**Saved entries**.
▼

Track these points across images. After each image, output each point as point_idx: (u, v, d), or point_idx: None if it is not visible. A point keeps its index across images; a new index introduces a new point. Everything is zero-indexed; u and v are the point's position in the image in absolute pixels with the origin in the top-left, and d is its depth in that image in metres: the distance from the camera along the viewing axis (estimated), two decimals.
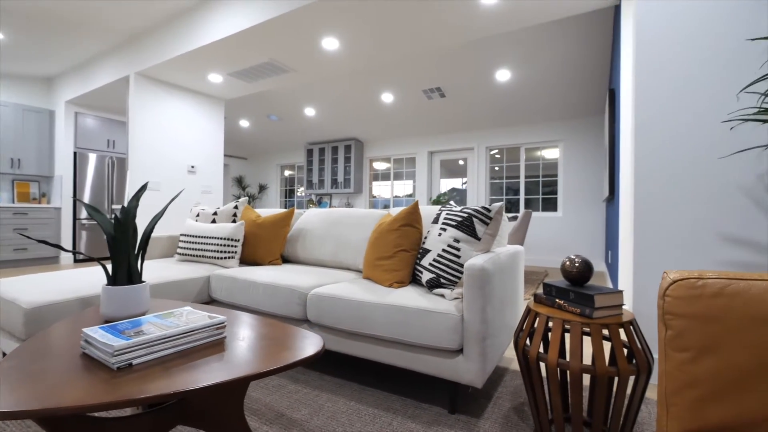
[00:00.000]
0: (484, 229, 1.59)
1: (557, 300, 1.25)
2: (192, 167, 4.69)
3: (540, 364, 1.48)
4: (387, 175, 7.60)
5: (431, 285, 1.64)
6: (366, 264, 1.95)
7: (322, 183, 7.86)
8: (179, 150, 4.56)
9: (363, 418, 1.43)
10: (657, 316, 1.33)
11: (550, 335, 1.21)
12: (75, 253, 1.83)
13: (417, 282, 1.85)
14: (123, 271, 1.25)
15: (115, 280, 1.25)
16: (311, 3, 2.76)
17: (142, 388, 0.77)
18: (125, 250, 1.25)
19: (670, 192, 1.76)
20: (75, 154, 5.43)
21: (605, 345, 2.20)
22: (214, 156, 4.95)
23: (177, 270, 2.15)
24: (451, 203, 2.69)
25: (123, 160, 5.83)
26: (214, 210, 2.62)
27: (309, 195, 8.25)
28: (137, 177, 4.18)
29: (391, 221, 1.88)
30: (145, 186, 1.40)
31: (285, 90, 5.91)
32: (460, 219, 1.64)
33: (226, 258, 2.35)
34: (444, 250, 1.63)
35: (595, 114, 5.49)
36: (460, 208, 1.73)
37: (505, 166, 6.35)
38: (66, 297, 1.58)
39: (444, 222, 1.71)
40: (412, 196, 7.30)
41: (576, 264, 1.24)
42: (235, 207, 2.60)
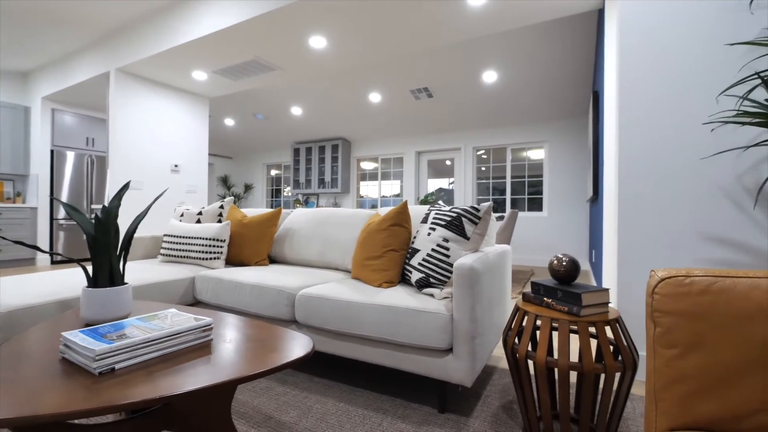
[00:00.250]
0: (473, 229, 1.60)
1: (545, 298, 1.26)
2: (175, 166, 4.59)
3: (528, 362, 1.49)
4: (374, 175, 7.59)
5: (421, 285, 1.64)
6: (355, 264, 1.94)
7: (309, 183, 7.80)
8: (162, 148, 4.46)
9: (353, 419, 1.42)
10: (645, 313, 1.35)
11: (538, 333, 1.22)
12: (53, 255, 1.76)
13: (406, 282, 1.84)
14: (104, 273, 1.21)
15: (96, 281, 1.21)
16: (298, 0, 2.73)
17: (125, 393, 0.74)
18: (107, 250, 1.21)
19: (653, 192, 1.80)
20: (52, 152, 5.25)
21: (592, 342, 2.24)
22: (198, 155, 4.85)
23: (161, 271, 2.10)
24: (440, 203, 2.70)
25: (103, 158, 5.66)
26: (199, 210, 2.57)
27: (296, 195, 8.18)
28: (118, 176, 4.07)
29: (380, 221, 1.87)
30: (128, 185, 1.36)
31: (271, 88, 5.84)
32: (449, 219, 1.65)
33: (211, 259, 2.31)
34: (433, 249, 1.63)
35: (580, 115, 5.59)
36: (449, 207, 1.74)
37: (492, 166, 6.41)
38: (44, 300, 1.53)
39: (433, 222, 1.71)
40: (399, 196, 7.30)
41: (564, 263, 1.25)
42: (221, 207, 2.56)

▲

**What is required**. Leave out the pictures and return every record word for word.

**The answer**.
Track these points across images. After each image, output each point as point_idx: (u, v, d), or point_idx: None if it is not visible. A point keeps its index across images; a new index introduces a new point. Everything is zero-indexed; u and v are the point's position in the image in absolute pixels with the origin in the top-left, and d is its depth in that image in metres: the distance from the camera along the viewing axis (estimated), two decimals.
[00:00.000]
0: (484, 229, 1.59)
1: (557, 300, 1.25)
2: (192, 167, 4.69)
3: (540, 364, 1.48)
4: (387, 175, 7.60)
5: (431, 285, 1.64)
6: (366, 264, 1.95)
7: (322, 183, 7.86)
8: (179, 150, 4.56)
9: (363, 418, 1.43)
10: (657, 316, 1.33)
11: (550, 335, 1.21)
12: (75, 253, 1.83)
13: (417, 282, 1.85)
14: (123, 271, 1.25)
15: (115, 280, 1.25)
16: (311, 3, 2.76)
17: (142, 388, 0.77)
18: (125, 250, 1.25)
19: (670, 192, 1.76)
20: (75, 154, 5.43)
21: (605, 345, 2.20)
22: (214, 156, 4.95)
23: (177, 270, 2.15)
24: (451, 203, 2.69)
25: (123, 160, 5.83)
26: (214, 210, 2.62)
27: (309, 195, 8.25)
28: (137, 177, 4.18)
29: (391, 221, 1.88)
30: (145, 186, 1.40)
31: (285, 90, 5.91)
32: (460, 219, 1.64)
33: (226, 258, 2.35)
34: (444, 250, 1.63)
35: (595, 114, 5.49)
36: (460, 208, 1.73)
37: (505, 166, 6.35)
38: (66, 297, 1.58)
39: (444, 222, 1.71)
40: (412, 196, 7.30)
41: (576, 264, 1.24)
42: (235, 207, 2.60)
[00:00.250]
0: (473, 229, 1.60)
1: (545, 298, 1.26)
2: (175, 166, 4.59)
3: (528, 362, 1.49)
4: (374, 175, 7.59)
5: (421, 285, 1.64)
6: (355, 264, 1.94)
7: (309, 183, 7.80)
8: (162, 148, 4.46)
9: (353, 419, 1.42)
10: (645, 313, 1.35)
11: (538, 333, 1.22)
12: (53, 255, 1.76)
13: (406, 282, 1.84)
14: (104, 273, 1.21)
15: (96, 281, 1.21)
16: (298, 0, 2.73)
17: (125, 393, 0.74)
18: (107, 250, 1.21)
19: (653, 192, 1.80)
20: (52, 152, 5.25)
21: (592, 342, 2.24)
22: (198, 155, 4.85)
23: (161, 271, 2.10)
24: (440, 203, 2.70)
25: (103, 158, 5.66)
26: (199, 210, 2.57)
27: (296, 195, 8.18)
28: (118, 176, 4.07)
29: (380, 221, 1.87)
30: (128, 185, 1.36)
31: (271, 88, 5.84)
32: (449, 219, 1.65)
33: (211, 259, 2.31)
34: (433, 249, 1.63)
35: (580, 115, 5.59)
36: (449, 207, 1.74)
37: (492, 166, 6.41)
38: (44, 300, 1.53)
39: (433, 222, 1.71)
40: (399, 196, 7.30)
41: (564, 263, 1.25)
42: (221, 207, 2.56)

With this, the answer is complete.